Por que o domínio se encaixa
O planejamento urbano é construído sobre uma extensa e ruidosa percepção incompleta (contagens de tráfego, fluxos de energia e água, padrões de uso da terra, indicadores sociais) que corresponde diretamente às observações da inferência ativa, que os agentes usam para inferir estados latentes como padrões de demanda, condição da infraestrutura e necessidade social. Também é fundamentalmente sobre seleção e controle de políticas — zoneamento, investimento em infraestrutura, regras operacionais, arranjos de governança — que a inferência ativa trata como ações escolhidas para minimizar a energia esperada livre em termos epistêmicos (redução de incerteza) e práticos (realização do resultado). As cidades são adicionalmente não estacionárias (deslocamentos demográficos, novas tecnologias, mudanças nas políticas) e multi-escala/multi-agente (intersecções para distritos até estratégias da cidade inteira), ambas as quais modelos geradores hierárquicos e continuamente atualizados são projetados para lidar.
Estado da literatura
A teoria fundamental emana do trabalho de Friston sobre atenção, incerteza e energia ativa (dinâmica de reconhecimento e inferência variacional) e sobre planejamento/navegação como inferência ativa, mais uma conta de inferência ativa da narrativa (Frontiers in Psychology) sobre como o senso comum coletivo funciona como inferência em nível de grupo.
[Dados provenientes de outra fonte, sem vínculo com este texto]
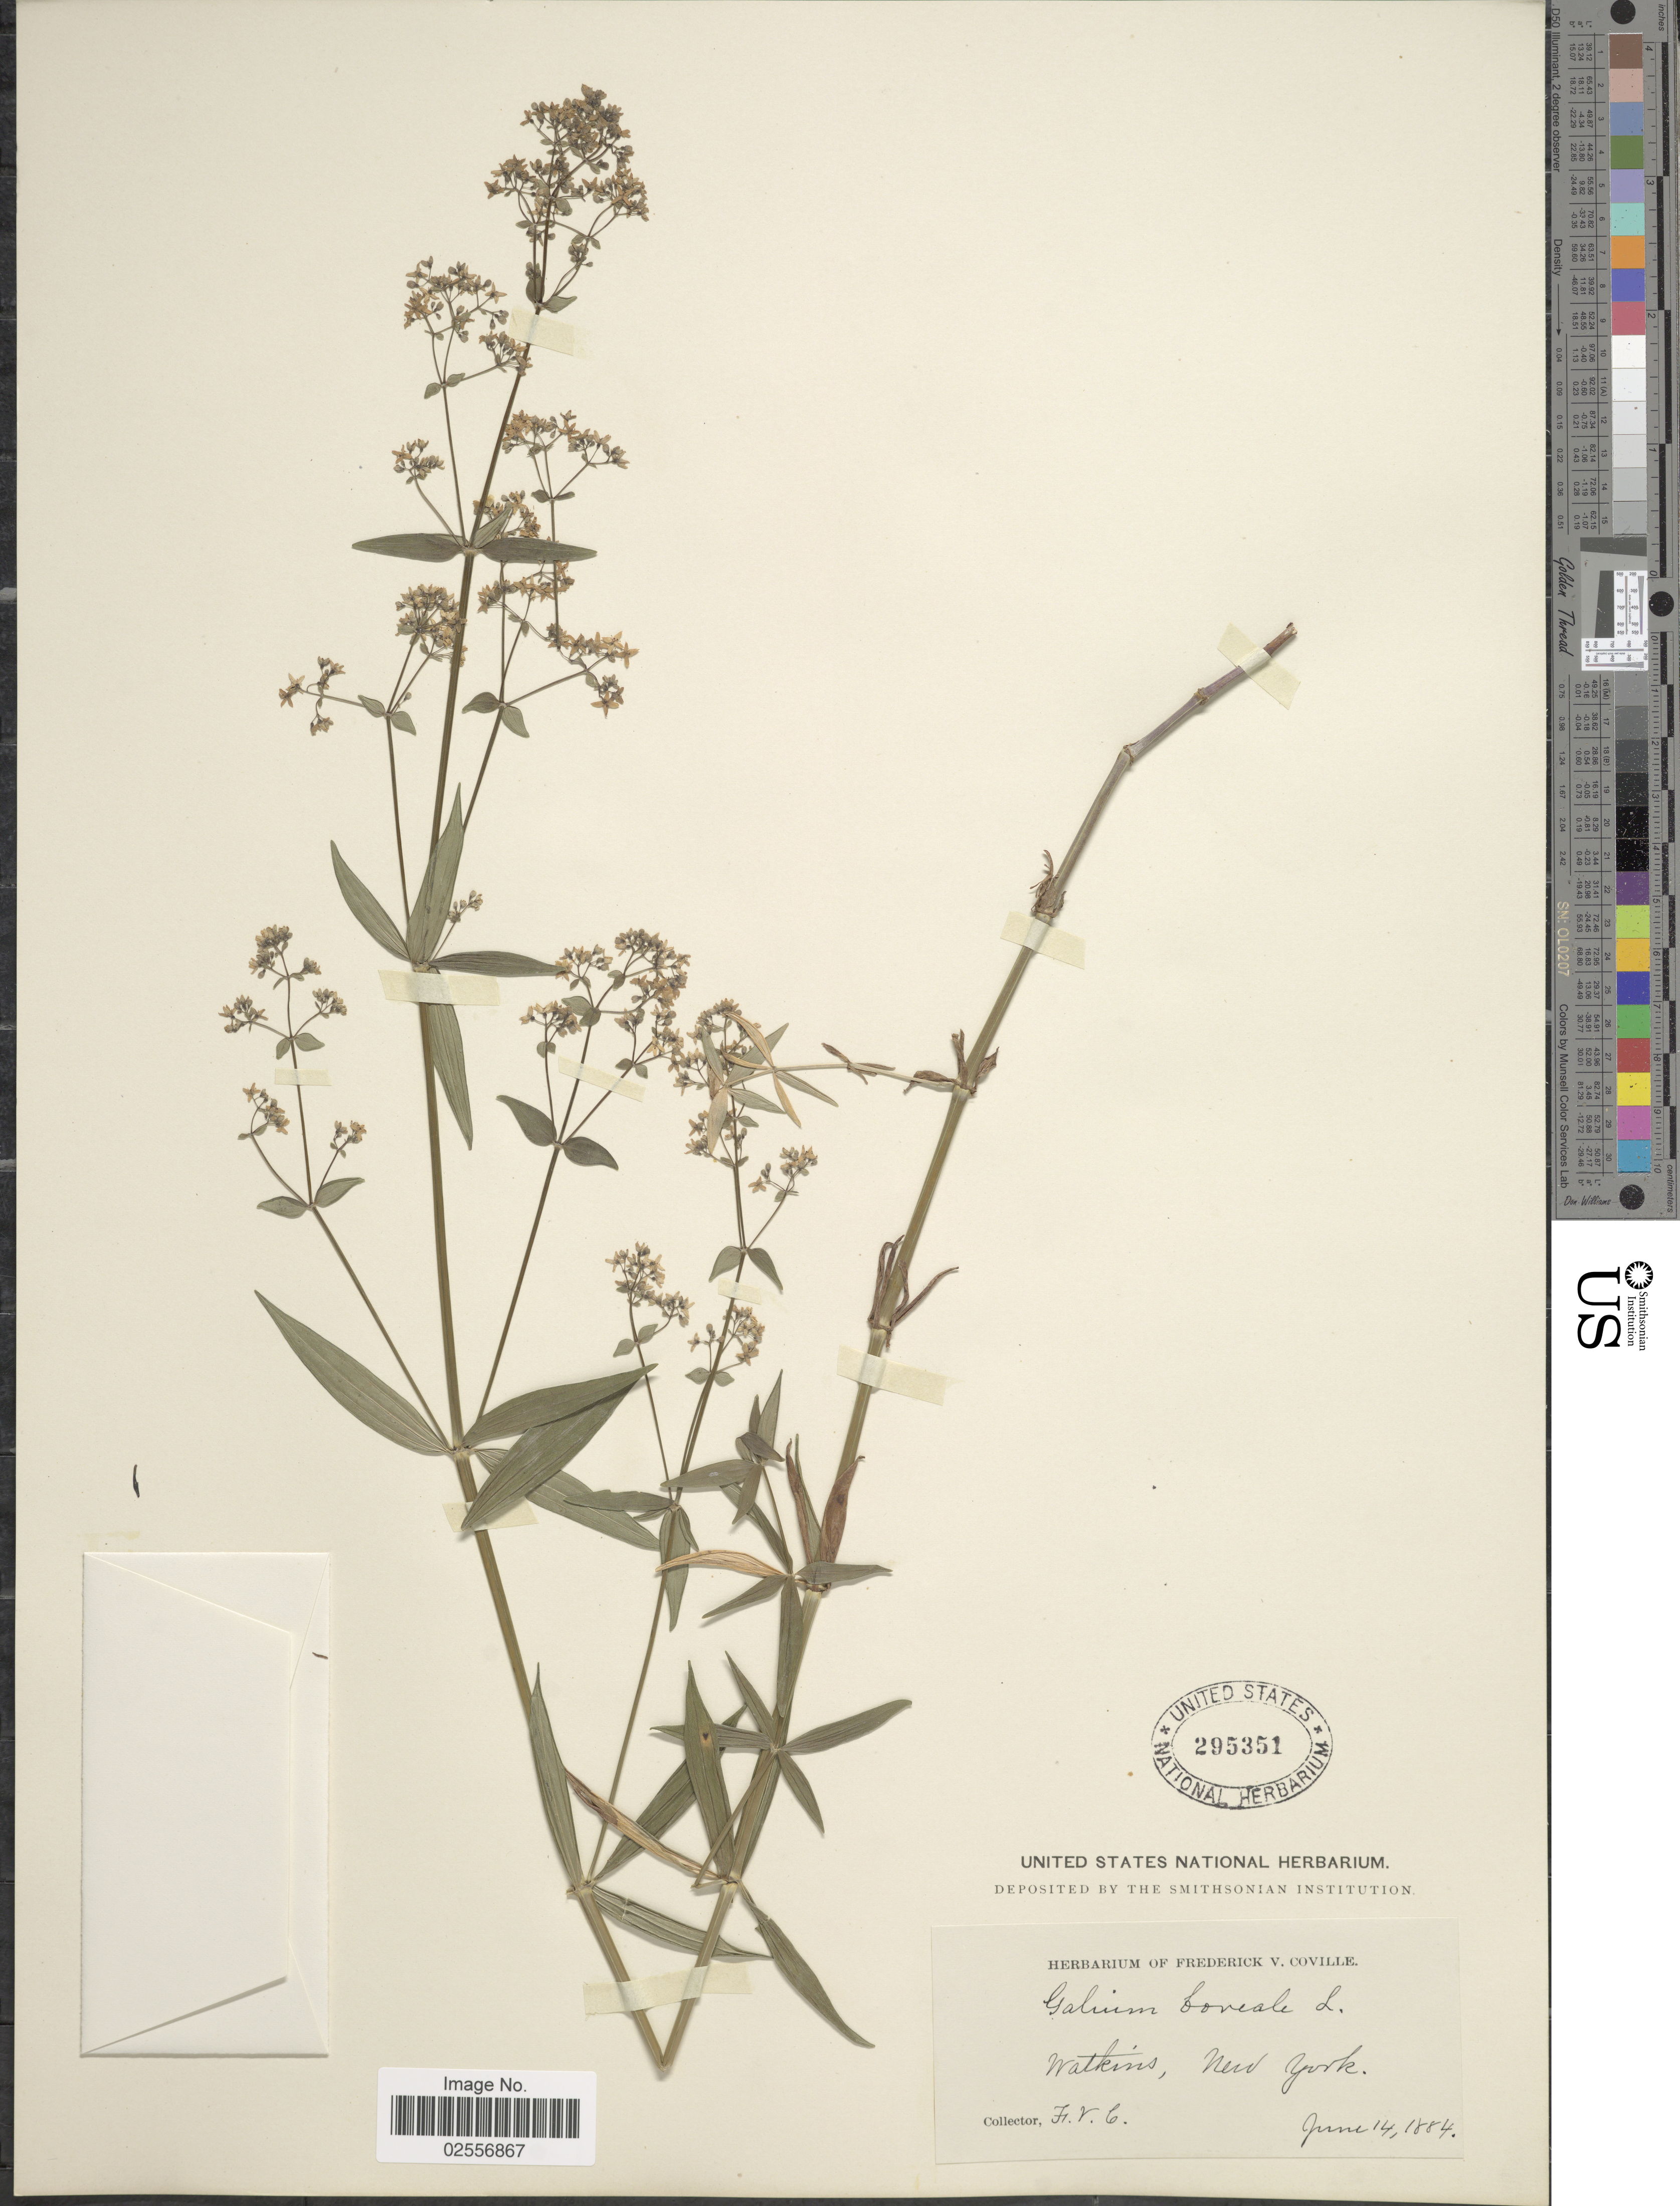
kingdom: Plantae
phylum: Tracheophyta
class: Magnoliopsida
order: Gentianales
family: Rubiaceae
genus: Galium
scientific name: Galium boreale L.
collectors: F. V. Coville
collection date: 1884-06-14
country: United States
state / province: New York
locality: Watkins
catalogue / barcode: US 295351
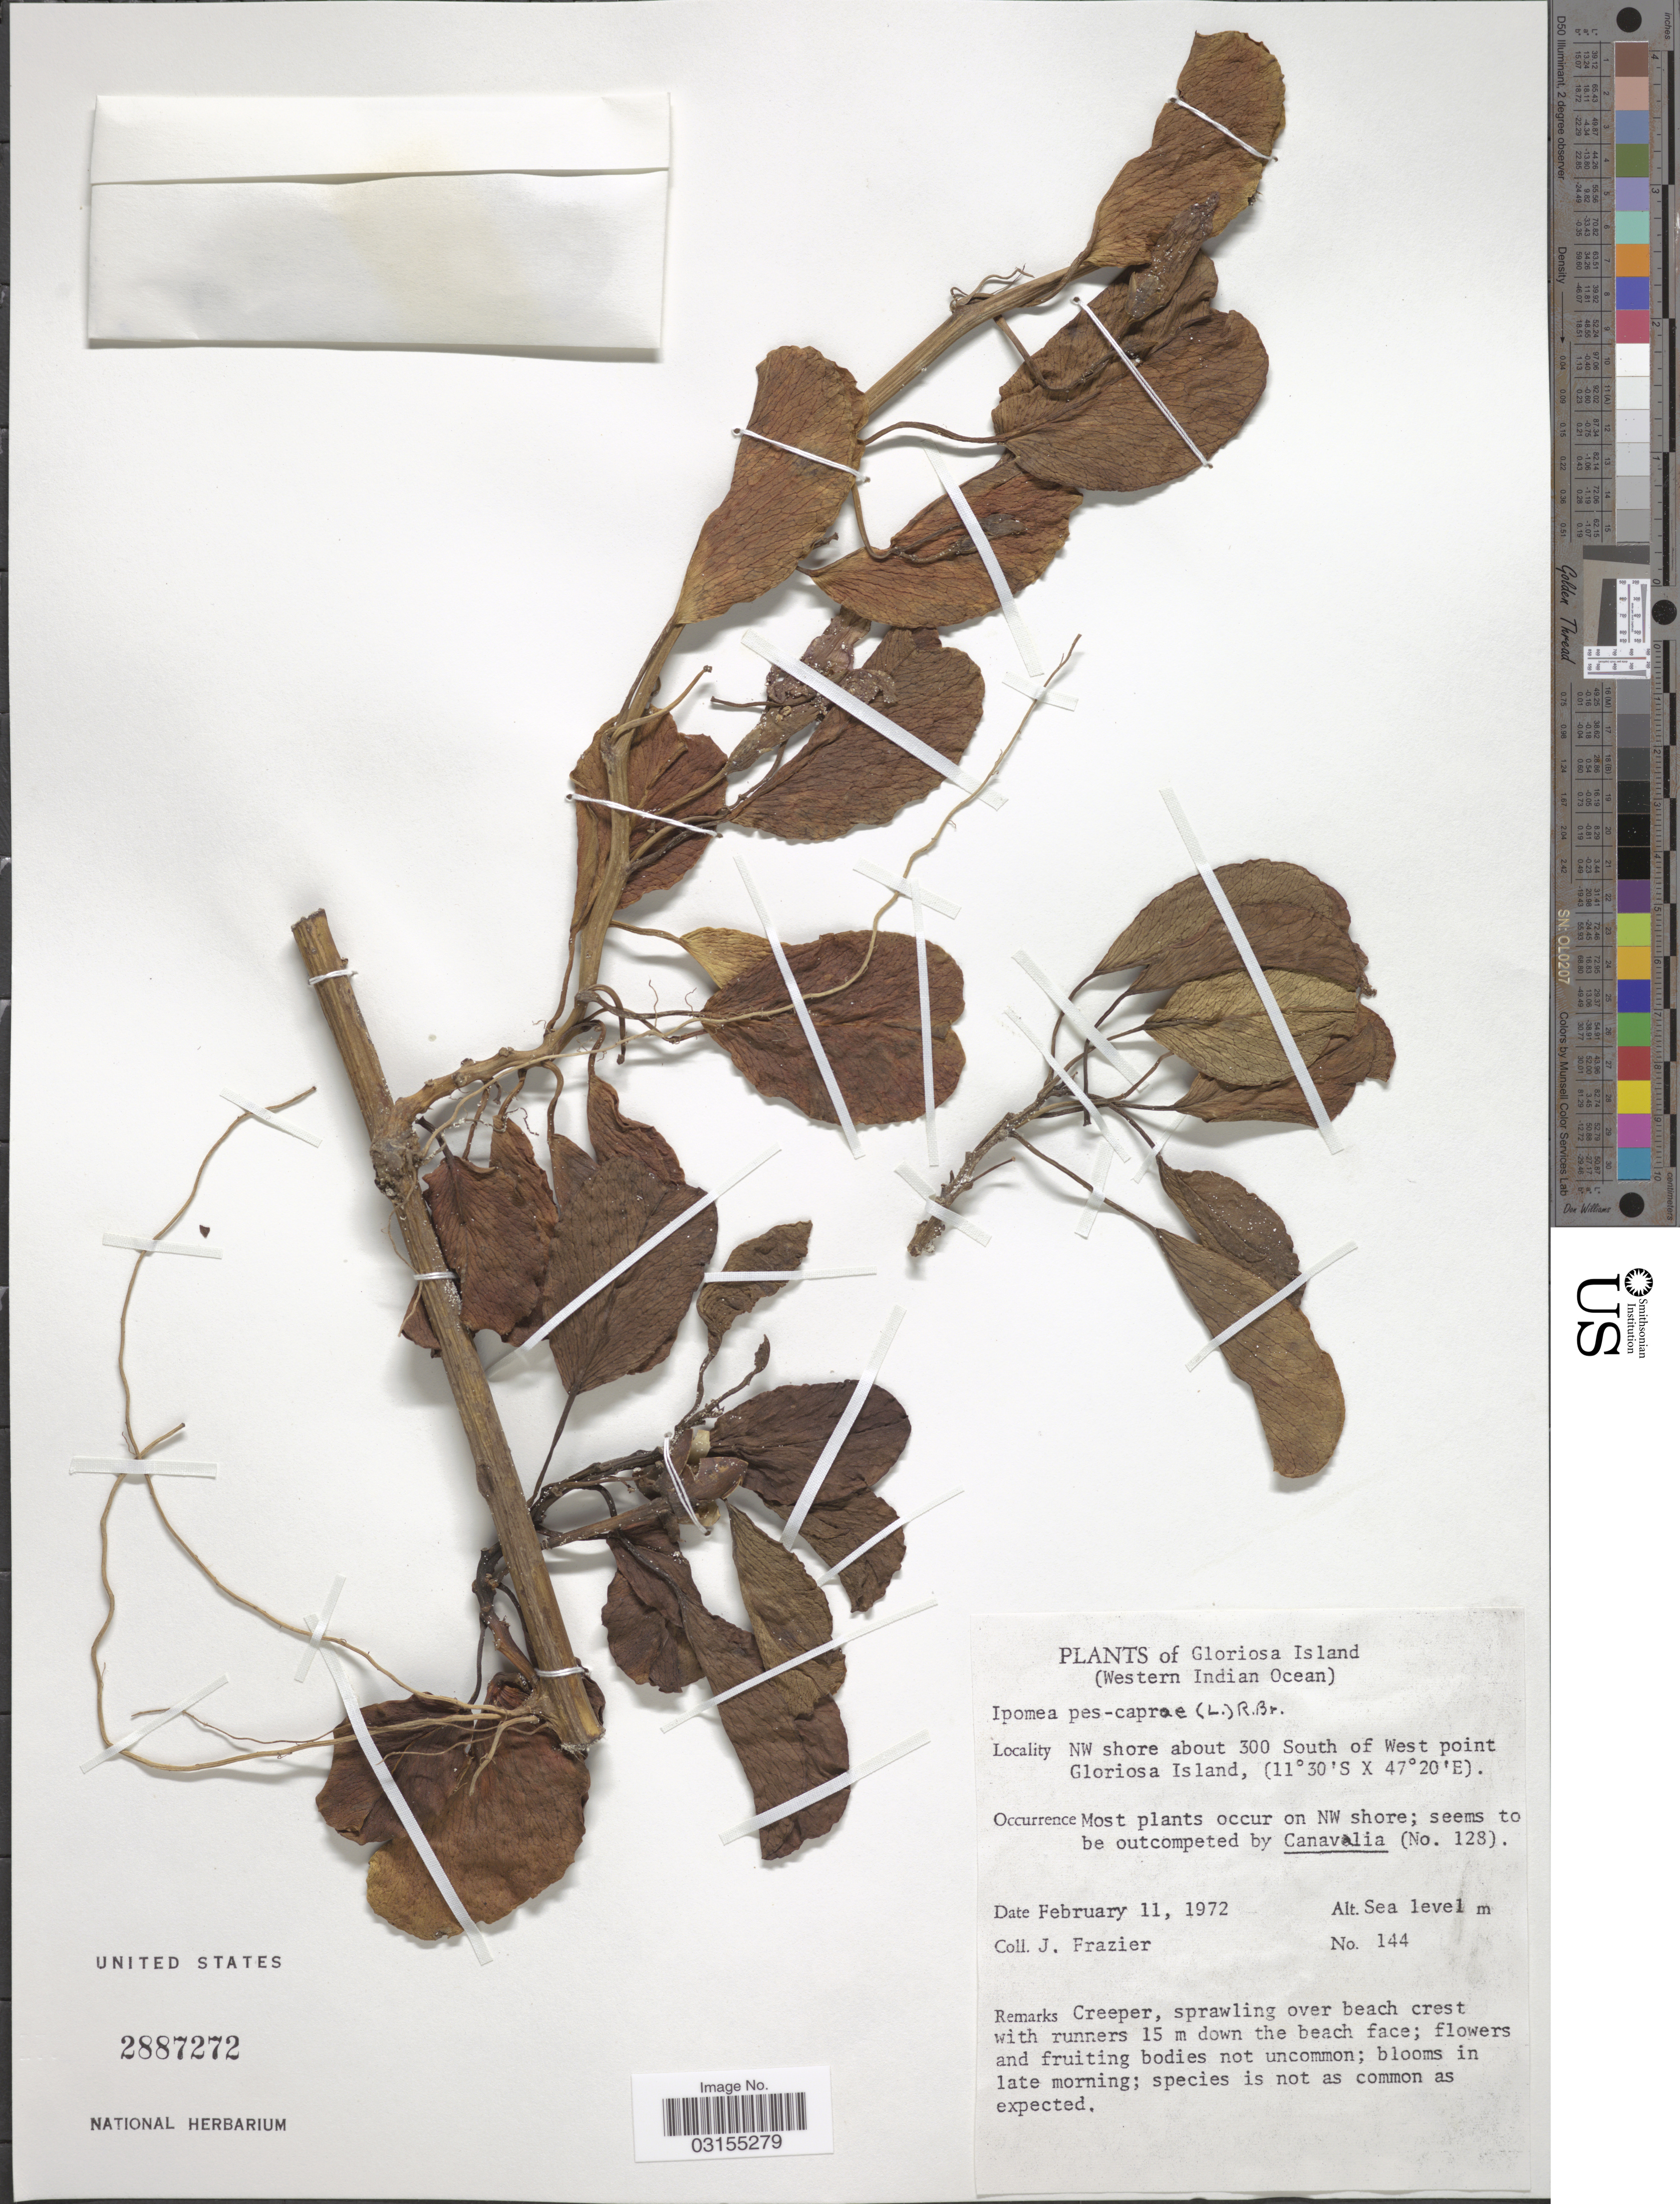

Aplicado, trabalhos revisados por pares existem em duas áreas: governança hídrica urbana, onde Karpouzoglou e colegas (Ecology and Society) analisam infraestruturas de conhecimento reforçadas pelo estado para apoiar a inferência ativa baseada em grupos na governança adaptativa, e o ambiente construído, onde o BEACON (Frontiers in the Built Environment) incorpora uma ontologia de inferência ativa do InstitutoOS para representar o conhecimento tácito do design arquitetônico. O trabalho de controle de tráfego — um controlador de inferência ativa baseado no SUMO e um preprint do arXiv sobre controle adaptativo de sinais em ambientes IoT ruidosos e não estacionários — e a busca de árvores de inferência ativa de Millidge em grandes POMDPs permanecem em estágio de simulação/preprint, ao lado do aprendizado por reforço bayesiano variacional próximo aplicado à infraestrutura urbana e mobilidade sustentável.
Problemas em aberto
O relatório destaca a escalabilidade como o principal desafio: cidades reais têm espaços de estado muito maiores e dinâmicas mais complexas do que as simulações e demonstradores testados até agora, exigindo inferência hierárquica mais tratável e, eventualmente, simulações em larga escala e implantações piloto operacionais com dados de desempenho longitudinais. Também identifica trabalho não resolvido na integração de comportamento humano e narrativa em modelos generativos, no discernimento entre usos descritivos da inferência ativa (explicando como as instituições já se comportam, como no artigo sobre governança hídrica) e usos normativos (projetando novos controladores, como em BEACON, GEO-INFER e EcoNet), no estabelecimento de benchmarks e padrões de avaliação compartilhados em domínios e nas questões éticas, legais e políticas levantadas pelos priors e objetivos codificados em modelos generativos relevantes para o planejamento.
Eixo de Referência
Karl J. Friston (2010). The free-energy principle: a unified brain theory? Nature Reviews Neuroscience. DOI: 10.1038/nrn2787. Maxwell J. D. Ramstead, Karl J. Friston, Axel Constant, Lancelot Da Costa, Casper Hesp, Beren Millidge, Alexander Tschantz (2023). On Bayesian Mechanics: A Physics of and by Beliefs. arXiv. Giovanni Pezzulo, Francesco Rigoli, Karl J. Friston (2017). Active Inference, homeostatic regulation and adaptive behavioural control. Progress in Neurobiology. DOI: 10.1016/j.pneurobio.2017.08.001. Pablo Lanillos, Cristian Meo, Corrado Pezzato, et al. (2021). Active Inference in Robotics and Artificial Agents: Survey and Challenges. arXiv. DOI: 10.48550/arXiv.2112.01871.